(YOUR TASK) Can you give the text lines of all the entries below as a JSON list of strings, one string per line, with blank lines and the pictures left out?

(Entries from a collection)
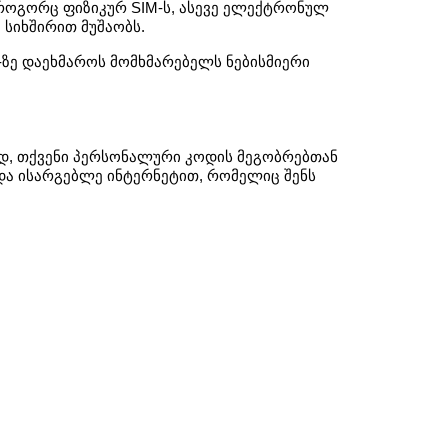
როგორც ფიზიკურ SIM-ს, ასევე ელექტრონულ 
 სიხშირით მუშაობს. 
7-ზე დაეხმაროს მომხმარებელს ნებისმიერი 
დ, თქვენი პერსონალური კოდის მეგობრებთან 
და ისარგებლე ინტერნეტით, რომელიც შენს 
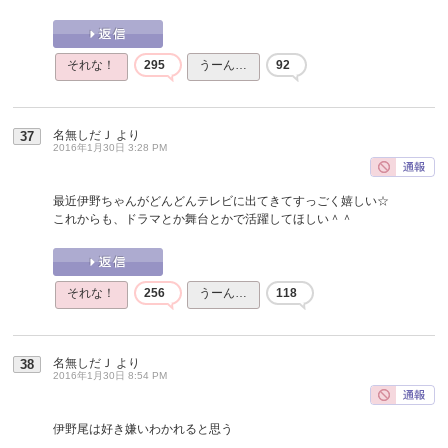
それな！
295
うーん…
92
名無しだＪ
より
37
2016年1月30日 3:28 PM
最近伊野ちゃんがどんどんテレビに出てきてすっごく嬉しい☆
これからも、ドラマとか舞台とかで活躍してほしい＾＾
それな！
256
うーん…
118
名無しだＪ
より
38
2016年1月30日 8:54 PM
伊野尾は好き嫌いわかれると思う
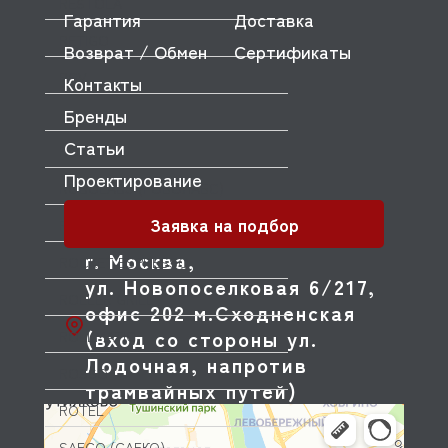
RESTOLA
Гарантия
Доставка
RETIGO
Возврат / Обмен
Сертификаты
RGV
Контакты
Бренды
RIVACOLD
Статьи
ROAL
Проектирование
ROBOLABS (РОБОЛАБС)
Заявка на подбор
ROBUSTEZZA
г. Москва,
ROCKET ESPRESSO
ул. Новопоселковая 6/217,
ROLLER GRILL
офис 202 м.Сходненская
(вход со стороны ул.
ROLLMATIC
Лодочная, напротив
ROSSO
трамвайных путей)
ROTEL
SAECO (САЕКО)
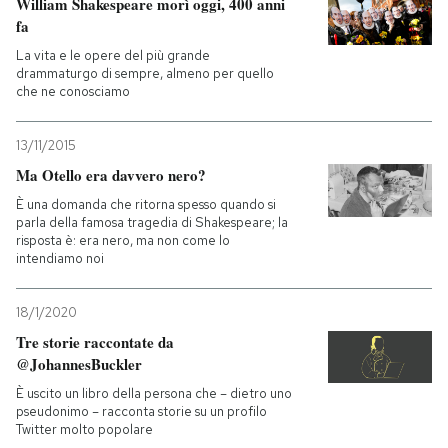
William Shakespeare morì oggi, 400 anni
fa
La vita e le opere del più grande
drammaturgo di sempre, almeno per quello
che ne conosciamo
13/11/2015
Ma Otello era davvero nero?
È una domanda che ritorna spesso quando si
parla della famosa tragedia di Shakespeare; la
risposta è: era nero, ma non come lo
intendiamo noi
18/1/2020
Tre storie raccontate da
@JohannesBuckler
È uscito un libro della persona che – dietro uno
pseudonimo – racconta storie su un profilo
Twitter molto popolare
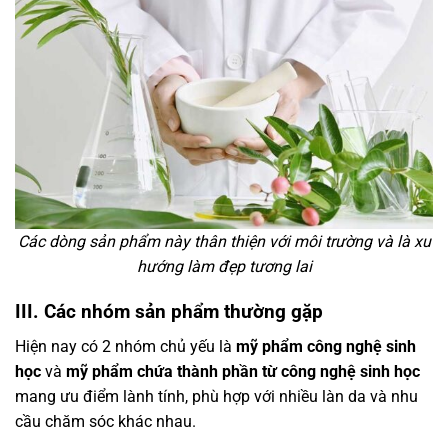
Các dòng sản phẩm này thân thiện với môi trường và là xu
hướng làm đẹp tương lai
III. Các nhóm sản phẩm thường gặp
Hiện nay có 2 nhóm chủ yếu là
mỹ phẩm công nghệ sinh
học
và
mỹ phẩm chứa thành phần từ công nghệ sinh học
mang ưu điểm lành tính, phù hợp với nhiều làn da và nhu
cầu chăm sóc khác nhau.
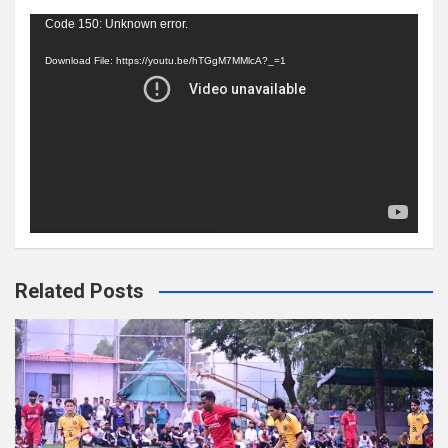
Video
Code 150: Unknown error.
Player
Download File: https://youtu.be/hTGgM7MMlcA?_=1
Related Posts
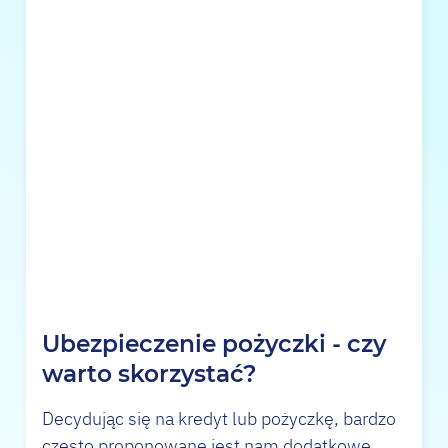
Ubezpieczenie pożyczki - czy
warto skorzystać?
Decydując się na kredyt lub pożyczkę, bardzo
często proponowane jest nam dodatkowe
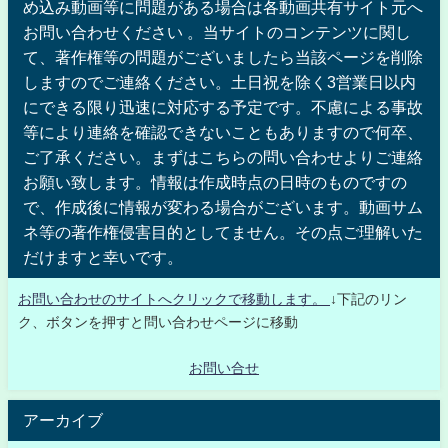
め込み動画等に問題がある場合は各動画共有サイト元へ
お問い合わせください 。当サイトのコンテンツに関し
て、著作権等の問題がございましたら当該ページを削除
しますのでご連絡ください。土日祝を除く3営業日以内
にできる限り迅速に対応する予定です。不慮による事故
等により連絡を確認できないこともありますので何卒、
ご了承ください。まずはこちらの問い合わせよりご連絡
お願い致します。情報は作成時点の日時のものですの
で、作成後に情報が変わる場合がございます。動画サム
ネ等の著作権侵害目的としてません。その点ご理解いた
だけますと幸いです。
お問い合わせのサイトへクリックで移動します。
↓下記のリン
ク、ボタンを押すと問い合わせページに移動
お問い合せ
アーカイブ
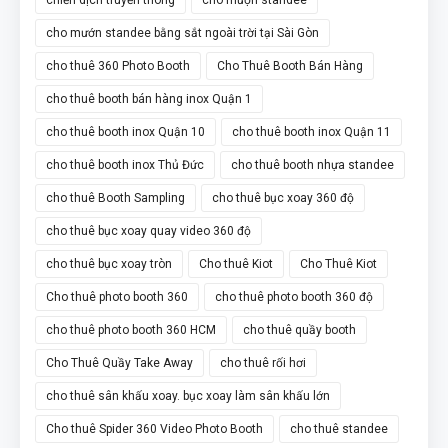
cho mướn standee bằng sắt ngoài trời tại Sài Gòn
cho thuê 360 Photo Booth
Cho Thuê Booth Bán Hàng
cho thuê booth bán hàng inox Quận 1
cho thuê booth inox Quận 10
cho thuê booth inox Quận 11
cho thuê booth inox Thủ Đức
cho thuê booth nhựa standee
cho thuê Booth Sampling
cho thuê bục xoay 360 độ
cho thuê bục xoay quay video 360 độ
cho thuê bục xoay tròn
Cho thuê Kiot
Cho Thuê Kiot
Cho thuê photo booth 360
cho thuê photo booth 360 độ
cho thuê photo booth 360 HCM
cho thuê quầy booth
Cho Thuê Quầy Take Away
cho thuê rối hơi
cho thuê sân khấu xoay. bục xoay làm sân khấu lớn
Cho thuê Spider 360 Video Photo Booth
cho thuê standee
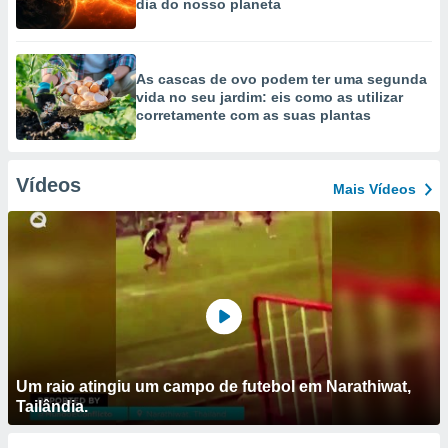
dia do nosso planeta
As cascas de ovo podem ter uma segunda
vida no seu jardim: eis como as utilizar
corretamente com as suas plantas
Vídeos
Mais Vídeos
Um raio atingiu um campo de futebol em Narathiwat,
Tailândia.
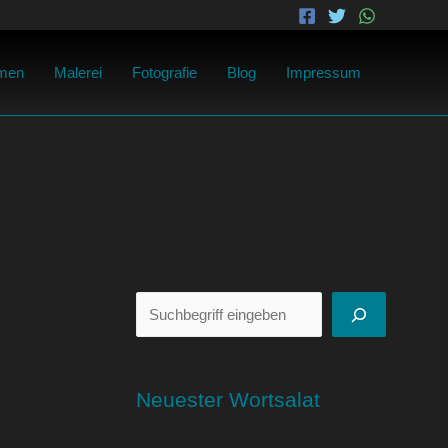
Suchen
men
Malerei
Fotografie
Blog
Impressum
Neuester Wortsalat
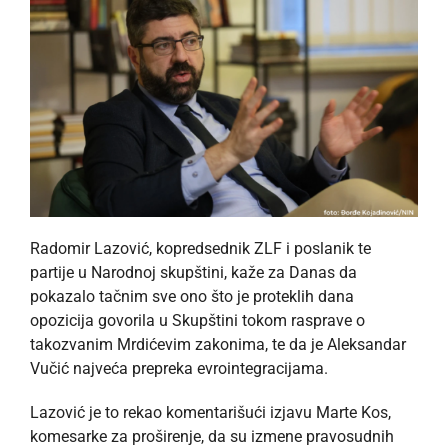
Radomir Lazović, kopredsednik ZLF i poslanik te
partije u Narodnoj skupštini, kaže za Danas da
pokazalo tačnim sve ono što je proteklih dana
opozicija govorila u Skupštini tokom rasprave o
takozvanim Mrdićevim zakonima, te da je Aleksandar
Vučić najveća prepreka evrointegracijama.
Lazović je to rekao komentarišući izjavu Marte Kos,
komesarke za proširenje, da su izmene pravosudnih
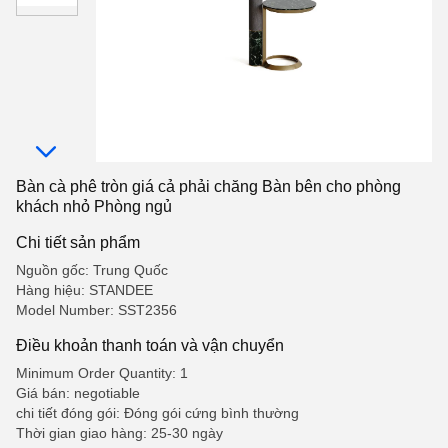
Bàn cà phê tròn giá cả phải chăng Bàn bên cho phòng
khách nhỏ Phòng ngủ
Chi tiết sản phẩm
Nguồn gốc: Trung Quốc
Hàng hiệu: STANDEE
Model Number: SST2356
Điều khoản thanh toán và vận chuyển
Minimum Order Quantity: 1
Giá bán: negotiable
chi tiết đóng gói: Đóng gói cứng bình thường
Thời gian giao hàng: 25-30 ngày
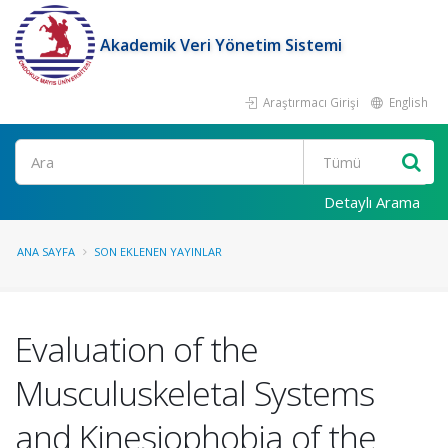
Akademik Veri Yönetim Sistemi
Araştırmacı Girişi
English
Ara
Detaylı Arama
ANA SAYFA
SON EKLENEN YAYINLAR
Evaluation of the
Musculuskeletal Systems
and Kinesiophobia of the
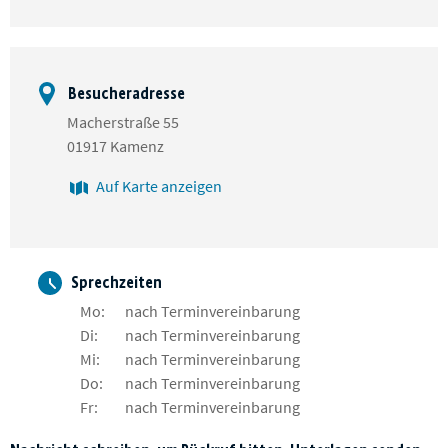
Besucheradresse
Macherstraße 55
01917 Kamenz
Auf Karte anzeigen
Sprechzeiten
Mo:
nach Terminvereinbarung
Di:
nach Terminvereinbarung
Mi:
nach Terminvereinbarung
Do:
nach Terminvereinbarung
Fr:
nach Terminvereinbarung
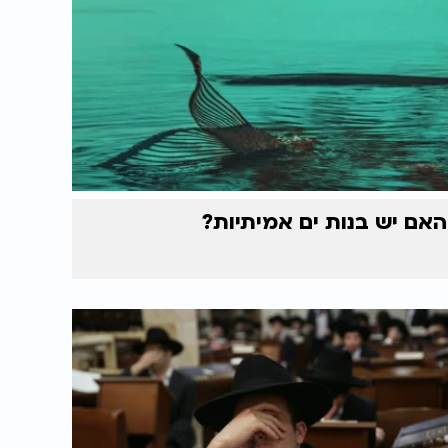
האם יש בנות ים אמיתיות?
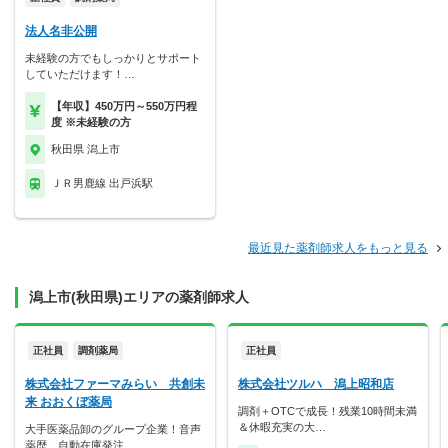
法人名非公開
未経験の方でもしっかりとサポート
していただけます！…
【年収】450万円～550万円程
度 ※未経験の方
秋田県 潟上市
ＪＲ男鹿線 出戸浜駅
最近見た薬剤師求人をもっと見る
潟上市(秋田県)エリアの薬剤師求人
正社員
調剤薬局
正社員
株式会社ファーマみらい 共創未
株式会社ツルハ 潟上昭和店
来 おおくぼ薬局
調剤＋OTCで成長！残業10時間未満
＆休暇充実の大…
大手医薬品卸のグループ企業！音声
薬歴、自動在庫発注…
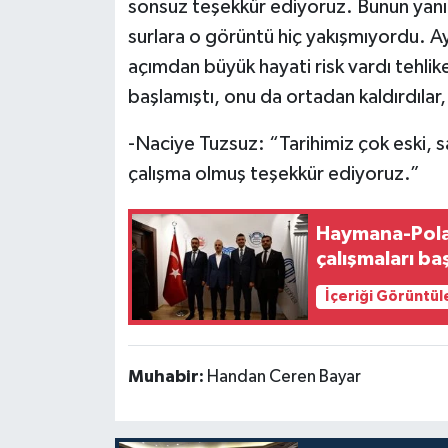
sonsuz teşekkür ediyoruz. Bunun yanı
surlara o görüntü hiç yakışmıyordu. Ay
açımdan büyük hayati risk vardı tehli
başlamıştı, onu da ortadan kaldırdıla
-Naciye Tuzsuz: “Tarihimiz çok eski, 
çalışma olmuş teşekkür ediyoruz.”
Haymana-Pola
çalışmaları ba
İçeriği Görüntül
Muhabir:
Handan Ceren Bayar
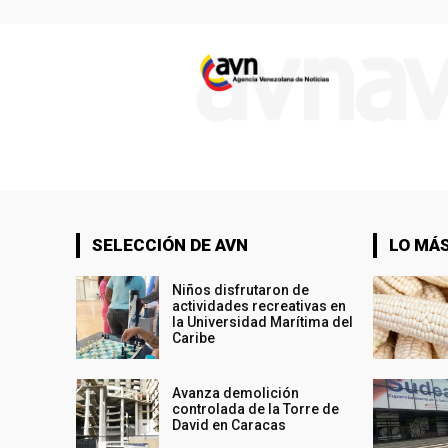
SELECCIÓN DE AVN
LO MÁS
Niños disfrutaron de
actividades recreativas en
la Universidad Marítima del
Caribe
Avanza demolición
controlada de la Torre de
David en Caracas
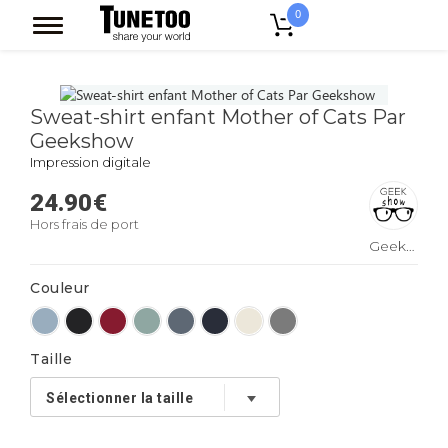
0
Accueil
Sweat-shirt enfant Mother of Cats Par Geekshow
Sweat-shirt enfant Mother of Cats Par
Geekshow
Impression digitale
24.90
€
Hors frais de port
Geekshow
Couleur
Taille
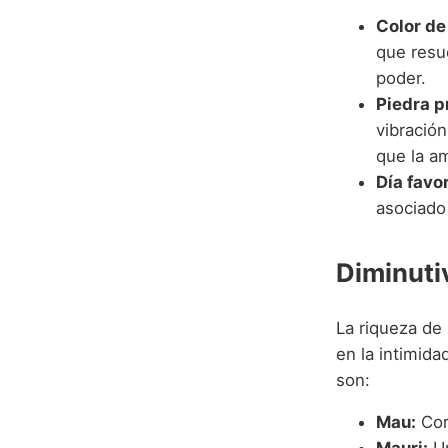
Color de 
que resu
poder.
Piedra p
vibración
que la am
Día favo
asociado 
Diminuti
La riqueza de
en la intimid
son:
Mau:
Cor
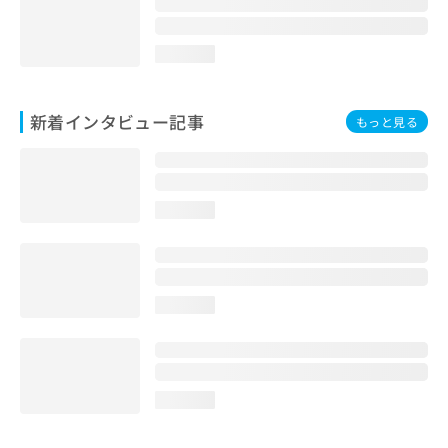
loading...
新着インタビュー記事
もっと見る
loading...
loading...
loading...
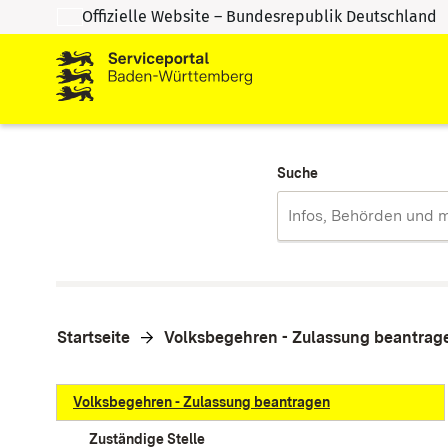
Offizielle Website – Bundesrepublik Deutschland
Zum Inhalt springen
Zur Suche springen
Suche
Startseite
Volksbegehren - Zulassung beantrag
Volksbegehren - Zulassung beantragen
Zuständige Stelle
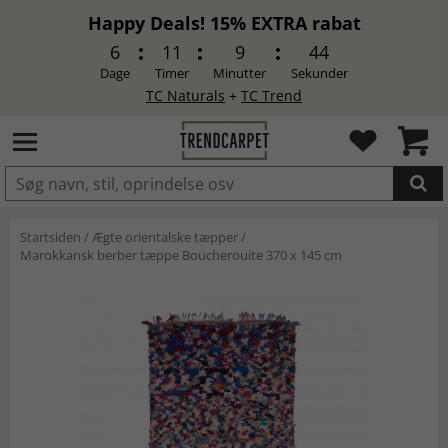
Happy Deals! 15% EXTRA rabat
6
11
9
44
Dage
Timer
Minutter
Sekunder
TC Naturals
+
TC Trend
LAGT I INDKØBSKURVEN.
Startsiden
/
Ægte orientalske tæpper
/
Marokkansk berber tæppe Boucherouite 370 x 145 cm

(RESPONSE TO THIS TASK)
[
  "როგორც ფიზიკურ SIM-ს, ასევე ელექტრონულ ",
  " სიხშირით მუშაობს. ",
  "7-ზე დაეხმაროს მომხმარებელს ნებისმიერი ",
  "დ, თქვენი პერსონალური კოდის მეგობრებთან ",
  "და ისარგებლე ინტერნეტით, რომელიც შენს ",
  "それな！",
  "295",
  "うーん…",
  "92",
  "名無しだＪ",
  "より",
  "37",
  "2016年1月30日 3:28 PM",
  "最近伊野ちゃんがどんどんテレビに出てきてすっごく嬉しい☆",
  "これからも、ドラマとか舞台とかで活躍してほしい＾＾",
  "それな！",
  "256",
  "うーん…",
  "118",
  "名無しだＪ",
  "より",
  "38",
  "2016年1月30日 8:54 PM",
  "伊野尾は好き嫌いわかれると思う",
  "RESTOLA",
  "Гарантия",
  "Доставка",
  "RETIGO",
  "Возврат / Обмен",
  "Сертификаты",
  "RGV",
  "Контакты",
  "Бренды",
  "RIVACOLD",
  "Статьи",
  "ROAL",
  "Проектирование",
  "ROBOLABS (РОБОЛАБС)",
  "Заявка на подбор",
  "ROBUSTEZZA",
  "г. Москва,",
  "ROCKET ESPRESSO",
  "ул. Новопоселковая 6/217,",
  "ROLLER GRILL",
  "офис 202 м.Сходненская",
  "(вход со стороны ул.",
  "ROLLMATIC",
  "Лодочная, напротив",
  "ROSSO",
  "трамвайных путей)",
  "ROTEL",
  "SAECO (САЕКО)",
  "William Shakespeare morì oggi, 400 anni",
  "fa",
  "La vita e le opere del più grande",
  "drammaturgo di sempre, almeno per quello",
  "che ne conosciamo",
  "13/11/2015",
  "Ma Otello era davvero nero?",
  "È una domanda che ritorna spesso quando si",
  "parla della famosa tragedia di Shakespeare; la",
  "risposta è: era nero, ma non come lo",
  "intendiamo noi",
  "18/1/2020",
  "Tre storie raccontate da",
  "@JohannesBuckler",
  "È uscito un libro della persona che – dietro uno",
  "pseudonimo – racconta storie su un profilo",
  "Twitter molto popolare",
  "Các dòng sản phẩm này thân thiện với môi trường và là xu",
  "hướng làm đẹp tương lai",
  "III. Các nhóm sản phẩm thường gặp",
  "Hiện nay có 2 nhóm chủ yếu là",
  "mỹ phẩm công nghệ sinh",
  "học",
  "và",
  "mỹ phẩm chứa thành phần từ công nghệ sinh học",
  "mang ưu điểm lành tính, phù hợp với nhiều làn da và nhu",
  "cầu chăm sóc khác nhau.",
  "Video",
  "Code 150: Unknown error.",
  "Player",
  "Download File: https://youtu.be/hTGgM7MMlcA?_=1",
  "Related Posts",
  "Ubezpieczenie pożyczki - czy",
  "warto skorzystać?",
  "Decydując się na kredyt lub pożyczkę, bardzo",
  "często proponowane jest nam dodatkowe",
  "め込み動画等に問題がある場合は各動画共有サイト元へ",
  "お問い合わせください 。当サイトのコンテンツに関し",
  "て、著作権等の問題がございましたら当該ページを削除",
  "しますのでご連絡ください。土日祝を除く3営業日以内",
  "にできる限り迅速に対応する予定です。不慮による事故",
  "等により連絡を確認できないこともありますので何卒、",
  "ご了承ください。まずはこちらの問い合わせよりご連絡",
  "お願い致します。情報は作成時点の日時のものですの",
  "で、作成後に情報が変わる場合がございます。動画サム",
  "ネ等の著作権侵害目的としてません。その点ご理解いた",
  "だけますと幸いです。",
  "お問い合わせのサイトへクリックで移動します。",
  "↓下記のリン",
  "ク、ボタンを押すと問い合わせページに移動",
  "お問い合せ",
  "アーカイブ",
  "cho mướn standee bằng sắt ngoài trời tại Sài Gòn",
  "cho thuê 360 Photo Booth",
  "Cho Thuê Booth Bán Hàng",
  "cho thuê booth bán hàng inox Quận 1",
  "cho thuê booth inox Quận 10",
  "cho thuê booth inox Quận 11",
  "cho thuê booth inox Thủ Đức",
  "cho thuê booth nhựa standee",
  "cho thuê Booth Sampling",
  "cho thuê bục xoay 360 độ",
  "cho thuê bục xoay quay video 360 độ",
  "cho thuê bục xoay tròn",
  "Cho thuê Kiot",
  "Cho Thuê Kiot",
  "Cho thuê photo booth 360",
  "cho thuê photo booth 360 độ",
  "cho thuê photo booth 360 HCM",
  "cho thuê quầy booth",
  "Cho Thuê Quầy Take Away",
  "cho thuê rối hơi",
  "cho thuê sân khấu xoay. bục xoay làm sân khấu lớn",
  "Cho thuê Spider 360 Video Photo Booth",
  "cho thuê standee",
  "dia do nosso planeta",
  "As cascas de ovo podem ter uma segunda",
  "vida no seu jardim: eis como as utilizar",
  "corretamente com as suas plantas",
  "Vídeos",
  "Mais Vídeos",
  "Um raio atingiu um campo de futebol em Narathiwat,",
  "Tailândia.",
  "Suchen",
  "men",
  "Malerei",
  "Fotografie",
  "Blog",
  "Impressum",
  "Neuester Wortsalat",
  "Radomir Lazović, kopredsednik ZLF i poslanik te",
  "partije u Narodnoj skupštini, kaže za Danas da",
  "pokazalo tačnim sve ono što je proteklih dana",
  "opozicija govorila u Skupštini tokom rasprave o",
  "takozvanim Mrdićevim zakonima, te da je Aleksandar",
  "Vučić najveća prepreka evrointegracijama.",
  "Lazović je to rekao komentarišući izjavu Marte Kos,",
  "komesarke za proširenje, da su izmene pravosudnih",
  "Bàn cà phê tròn giá cả phải chăng Bàn bên cho phòng",
  "khách nhỏ Phòng ngủ",
  "Chi tiết sản phẩm",
  "Nguồn gốc: Trung Quốc",
  "Hàng hiệu: STANDEE",
  "Model Number: SST2356",
  "Điều khoản thanh toán và vận chuyển",
  "Minimum Order Quantity: 1",
  "Giá bán: negotiable",
  "chi tiết đóng gói: Đóng gói cứng bình thường",
  "Thời gian giao hàng: 25-30 ngày",
  "Akademik Veri Yönetim Sistemi",
  "Araştırmacı Girişi",
  "English",
  "Ara",
  "Detaylı Arama",
  "ANA SAYFA",
  "SON EKLENEN YAYINLAR",
  "Evaluation of the",
  "Musculuskeletal Systems",
  "and Kinesiophobia of the",
  "Besucheradresse",
  "Macherstraße 55",
  "01917 Kamenz",
  "Auf Karte anzeigen",
  "Sprechzeiten",
  "Mo:",
  "nach Terminvereinbarung",
  "Di:",
  "nach Terminvereinbarung",
  "Mi:",
  "nach Terminvereinbarung",
  "Do:",
  "nach Terminvereinbarung",
  "Fr:",
  "nach Terminvereinbarung",
  "האם יש בנות ים אמיתיות?",
  "法人名非公開",
  "未経験の方でもしっかりとサポート",
  "していただけます！…",
  "【年収】450万円～550万円程",
  "度 ※未経験の方",
  "秋田県 潟上市",
  "ＪＲ男鹿線 出戸浜駅",
  "最近見た薬剤師求人をもっと見る",
  "潟上市(秋田県)エリアの薬剤師求人",
  "正社員",
  "調剤薬局",
  "正社員",
  "株式会社ファーマみらい 共創未",
  "株式会社ツルハ 潟上昭和店",
  "来 おおくぼ薬局",
  "調剤＋OTCで成長！残業10時間未満",
  "＆休暇充実の大…",
  "大手医薬品卸のグループ企業！音声",
  "薬歴、自動在庫発注…",
  "sonsuz teşekkür ediyoruz. Bunun yanı",
  "surlara o görüntü hiç yakışmıyordu. Ay",
  "açımdan büyük hayati risk vardı tehli",
  "başlamıştı, onu da ortadan kaldırdıla",
  "-Naciye Tuzsuz: “Tarihimiz çok eski, ",
  "çalışma olmuş teşekkür ediyoruz.”",
  "Haymana-Pola",
  "çalışmaları ba",
  "İçeriği Görüntül",
  "Muhabir:",
  "Handan Ceren Bayar",
  "SELECCIÓN DE AVN",
  "LO MÁS",
  "Niños disfrutaron de",
  "actividades recreativas en",
  "la Universidad Marítima del",
  "Caribe",
  "Avanza demolición",
  "controlada de la Torre de",
  "David en Caracas",
  "0",
  "Accueil",
  "Sweat-shirt enfant Mother of Cats Par Geekshow",
  "Sweat-shirt enfant Mother of Cats Par",
  "Geekshow",
  "Impression digitale",
  "24.90",
  "€",
  "Hors frais de port",
  "Geekshow",
  "Couleur",
  "Taille",
  "Color de ",
  "que resu",
  "poder.",
  "Piedra p",
  "vibración",
  "que la am",
  "Día favo",
  "asociado ",
  "Diminuti",
  "La riqueza de",
  "en la intimid",
  "son:",
  "Mau:",
  "Cor",
  "loading...",
  "新着インタビュー記事",
  "もっと見る",
  "loading...",
  "loading...",
  "loading...",
  "Offizielle Website – Bundesrepublik Deutschland",
  "Zum Inhalt springen",
  "Zur Suche springen",
  "Suche",
  "Startseite",
  "Volksbegehren - Zulassung beantrag",
  "Volksbegehren - Zulassung beantragen",
  "Zuständige Stelle",
  "Happy Deals! 15% EXTRA rabat",
  "6",
  "11",
  "9",
  "44",
  "Dage",
  "Timer",
  "Minutter",
  "Sekunder",
  "TC Naturals",
  "+",
  "TC Trend",
  "LAGT I INDKØBSKURVEN.",
  "Startsiden",
  "/",
  "Ægte orientalske tæpper",
  "/",
  "Marokkansk berber tæppe Boucherouite 370 x 145 cm"
]